Originally published March 4, 2008 at 12:00 AM | Page modified March 4, 2008 at 1:43 PM
Guest columnist
Alabamians dust off their tricycles and get ready to head off to work
It would be petty, I suppose, to say "serves 'em right" in response to the news that Boeing lost the big aerial refueling tanker contract...
Newhouse News Service
MOBILE, Ala. — It would be petty, I suppose, to say "serves 'em right" in response to the news that Boeing lost the big aerial refueling tanker contract.
It would be small-minded, too. After all, it's been seven whole years since Boeing tried to manipulate Congress into going along with a no-bid scheme in which the company would lease and then sell the tankers to the Air Force.
So I won't say it.
But I will say this: What goes around comes around.
When you are one of the most arrogant, self-important corporations on the planet, and when you have grown accustomed to wielding unchallenged influence over politicians and the U.S. military, then it can come as a stunning and horrible blow when you don't get your way.
Last week, Boeing did not get its way.
Instead of letting the company build up to $40 billion worth of aerial tankers in Washington state, the Air Force gave the contract to Northrop Grumman-EADS, which will build them in Mobile. The ensuing wailing and gnashing of teeth were of biblical proportions.
Washington state Congressman Norman Dicks called the decision a "disaster" and added, "It's just one of the worst things in my whole life," indicating how badly he needs to get a life.
"We should have an American tanker built by an American company with American workers," snarled Kansas Congressman Todd Tiahrt, implying that the plane will be assembled in Mobile by ... what? Martians?
Tiahrt represents a district where Boeing would have done a good bit of the tanker work, which could explain his pique.
In Texas, U.S. Sen. Kay Bailey Hutchison said the contract was "great news." She was not being gracious, however; she apparently had gotten an erroneous tip a few minutes before the Air Force made its announcement.
"Today's contract win for Boeing represents great news for the state of Texas," Hutchison said in a statement that her office quickly retracted.
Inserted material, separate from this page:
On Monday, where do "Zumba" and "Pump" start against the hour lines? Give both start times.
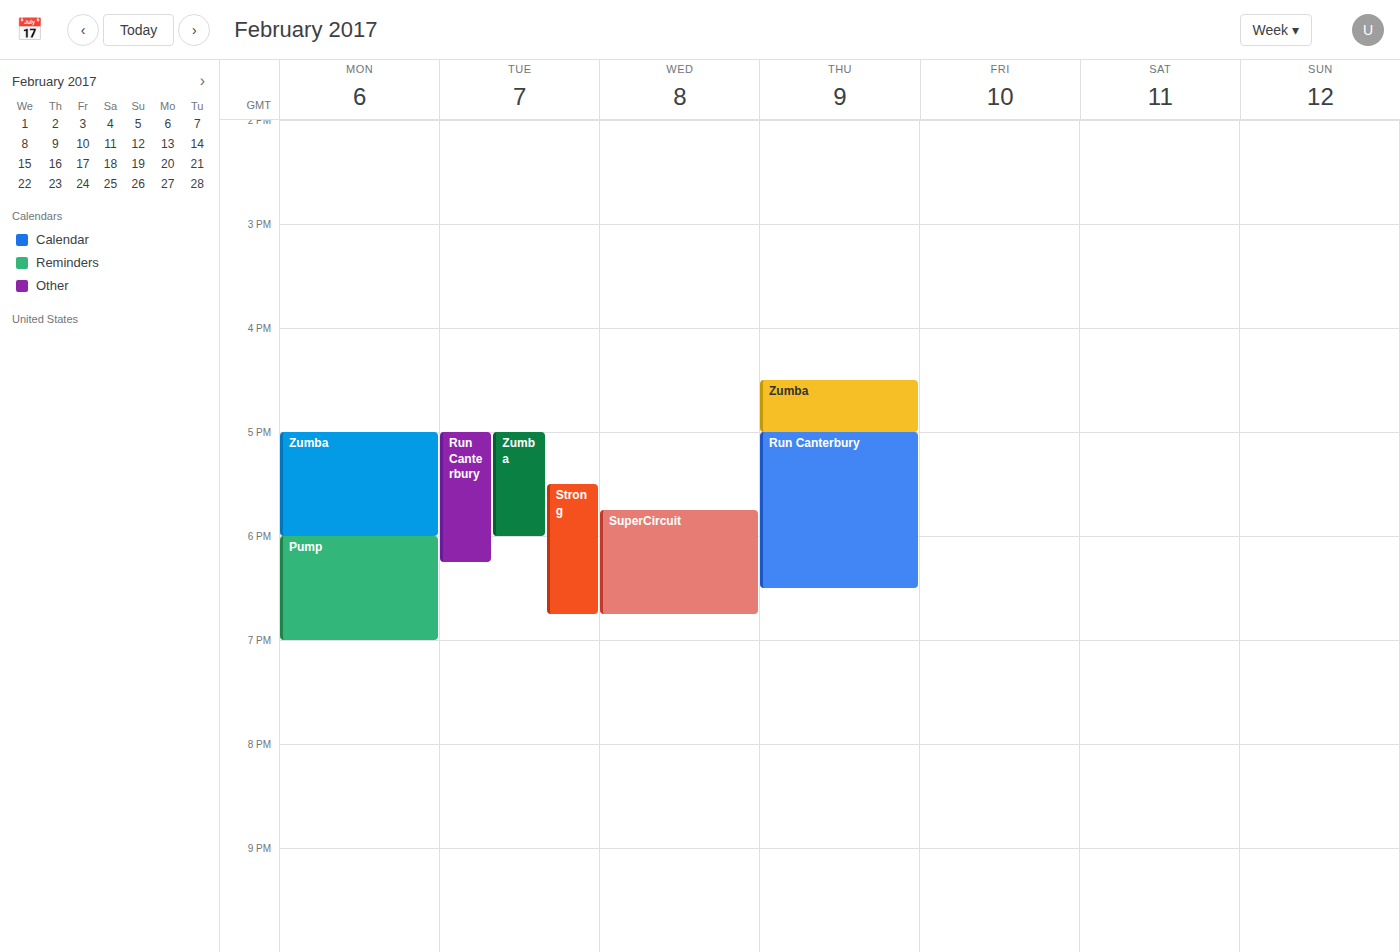
"Zumba": 5:00 PM, exactly on the 5 PM line. "Pump": 6:00 PM, exactly on the 6 PM line.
Instead, the contract represents great news for the state of Alabama, where folks still remember last year's observation by a Boeing vice president that Mobilians might have trouble assembling airplanes.
"It's like being in the living room on Christmas morning, surrounded by boxes," he said, "and you're trying to put a tricycle together for the first time."
Alabama civic and political leaders urged Boeing to apologize for the remark, but such an apology would have required a certain amount of humility, so none was forthcoming.
Arrogance is contagious, apparently. Just last week, when Washington state Gov. Christine Gregoire was in the District of Columbia for a conference, she dropped by the Pentagon, presumably to remind the top brass of Boeing's superiority.
Afterward, Gregoire told reporters she was "banking on us getting" the contract.
"If we don't win, then I think there'll be a lot of questions asked about why in the world would Boeing, with that workforce, that expertise, that experience, that history — how could they not have gotten this?"
Now it's up to Boeing to protest this unfair, unexpected and unwarranted decision, and for the Air Force to explain again that the Northrop-EADS partnership offered a bigger and better plane.
Then the Pentagon will try to convince Congress to fund the tanker project, while Boeing's lobbyists scramble to somehow divert the money or kill the project altogether.
Meanwhile, down in Alabama, we'll be brushing up on our tricycle-assembly skills and hoping — without being petty or small-minded, mind you — that this time the Air Force does what's right.